Upon the completion or termination of an order for which buyer furnished
property was required,
Seller shall request disposition instructions for all such property,
or the remainder thereof, whether in its original form or in
semi-processed from. Seller agrees to make such property available to
Buyer at buyer’s
request, in the manor requested by buyer, including preparation,
packaging and shipping as directed. Expenses for preparation for shipment
will
be paid by Seller and shipment shall be made F.O.B. destination.
- Excusable Delays:
Whether a delay in performance is a default and the remedies
available therefore shall be governed by the Commercial Code
of California.
- Compliance with Laws:
Seller will comply with all valid Federal, State and local laws
and all ordinances and regulations applicable to the manufacture,
sale delivery and labeling of the goods ordered and in the performance
of
any work pursuant hereto.
- Disputes – Remedies:
With respect to any dispute arising hereunder, which is not
disposed of by agreement, either party may pursue any remedy
which it may have in any court of competent jurisdiction. Pending
the resolution
of any such dispute, Seller shall diligently pursue the performance
of this contact. The remedies provided Buyer herein shall be
cumulative and in addition to any other remedies provided by
law or equity.

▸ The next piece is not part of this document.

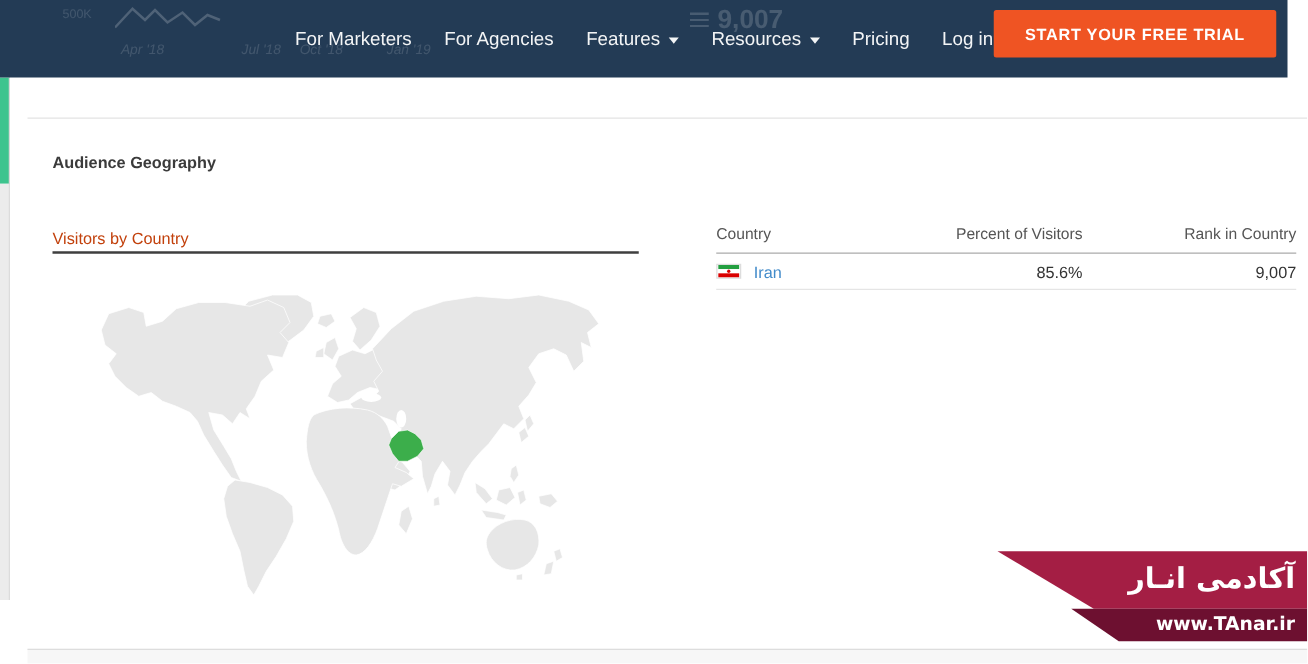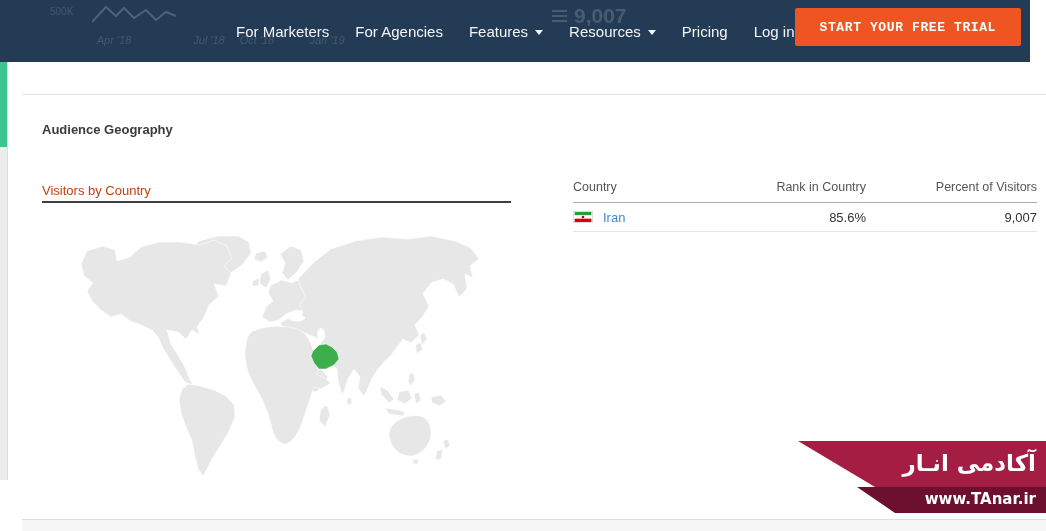"START YOUR FREE TRIAL" .cta-btn { font-family: Liberation Mono, monospace -> Liberation Sans, sans-serif }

A failure
by buyer to enforce its rights hereunder shall not be deemed
a waiver or other rights or the same right as it applies to
separate
subject matter.
- Notice of Labor Disputes:
Whenever Seller has knowledge that any actual or potential labor
dispute is delaying, or threatens to delay the timely performance
of this order, Seller shall immediately give written notice
thereof, including
all relevant information with respect thereto Buyer. Seller
agrees to insert the substance of this paragraph including this
sentence in any
subcontract hereunder.
- Patent Indemnity:
Seller agrees to Indemnify Buyer and its customers against any
liability including costs and expenses, for or by reason of
any actual or alleged patent infringement arising out of the
manufacture, use, sale
or disposal of supplies or articles furnished under this Purchase
Order, except where such supplies or articles would be normally
non-infringing but are rendered infringing, by reason of Seller’s compliance with
buyer’s detailed design and stated requirement for specific structure
and Seller gives prompt notice of any claim of infringement related thereto.